HUD issues Rule Prohibiting a Hostile Environment, Harrassment and Quid-Pro-Quo in Housing

The Fair Housing Act makes it illegal to discriminate in housing based on the following “Protected Classes”:

  • Race
  • Color
  • Religion
  • National Origin,
  • Sex
  • Family Status
  • Disability or Handicap

HUD announced a final rule that took effect October 14, 2016 in which it is a violation of the Fair Housing Act to provide less service, different service, or refusing or discouraging others to rent or sell housing in connection to a person’s response to harassment because of race, color, religion, national origin, sex, family status, or handicap/disability.  This rule applies to developers, landlords, real estate agents, loan officers, appraisers, etc.

A violation includes an owner’s agent, property manager, real estate agent and/or employee, acted in a way that created a hostile environment or engaged in harassment or quid pro quo (this-for-that) in offering housing or providing housing or any level of service related to housing.  The rule defines this as creating, facilitating in the creation of, or failure to act action to remove harassment or a hostile environment.
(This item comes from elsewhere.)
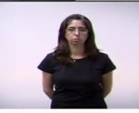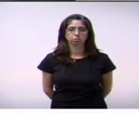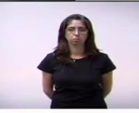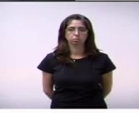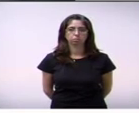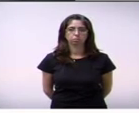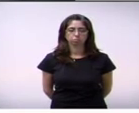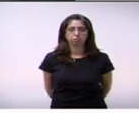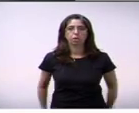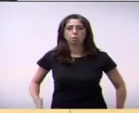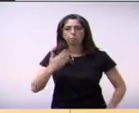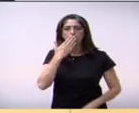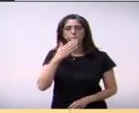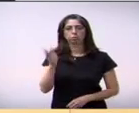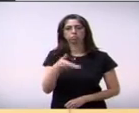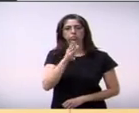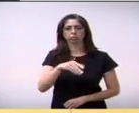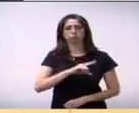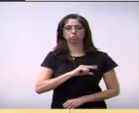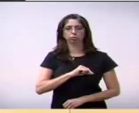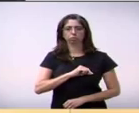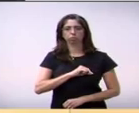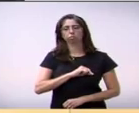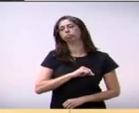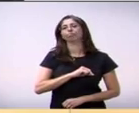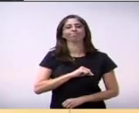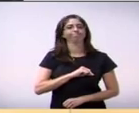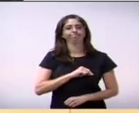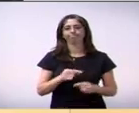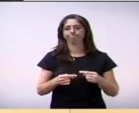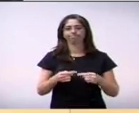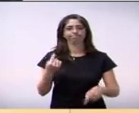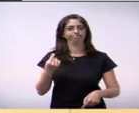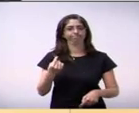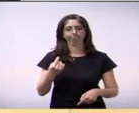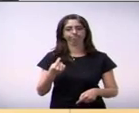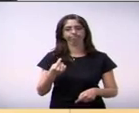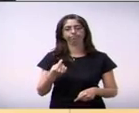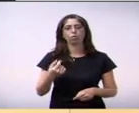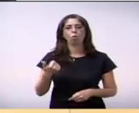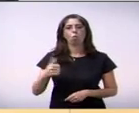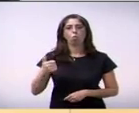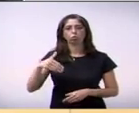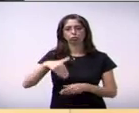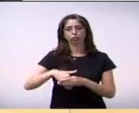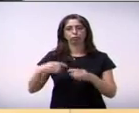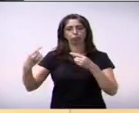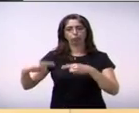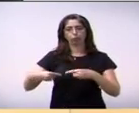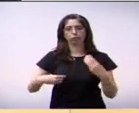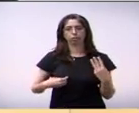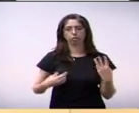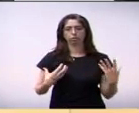O pedido de vista do vereador Custódio Campos foi rejeitado por 11 votos, contrários, 3 favoráveis.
A violation includes “Failing to take prompt action to correct and end a discriminatory housing practice by a third-party, where the person knew or should have known of the discriminatory conduct and had the power to correct it. The power to take prompt action to correct and end a discriminatory housing practice by a third-party depends upon the extent of the person’s control or any other legal responsibility the person may have with respect to the conduct of such third-party.”

An example of Quid Pro Quo (this-for-that) is when certain Baltimore City’s public housing employees performed maintenance for public housing tenants only in exchange for sexual favors.   Click here to see a newspaper article reporting this incident  Could such a situation occur with non-public housing providers?

This rule seems to suggest that a landlord needs to be concerned about their vendors’ behavior.  It is unclear to the extent a landlord would be responsible for the actions of its tenants.  Could a landlord could be held liable if he knew, or should have known, that one tenant was harassing another, creating a hostile environment against another tenant, or if one tenant made unwanted sexual advances to another tenant?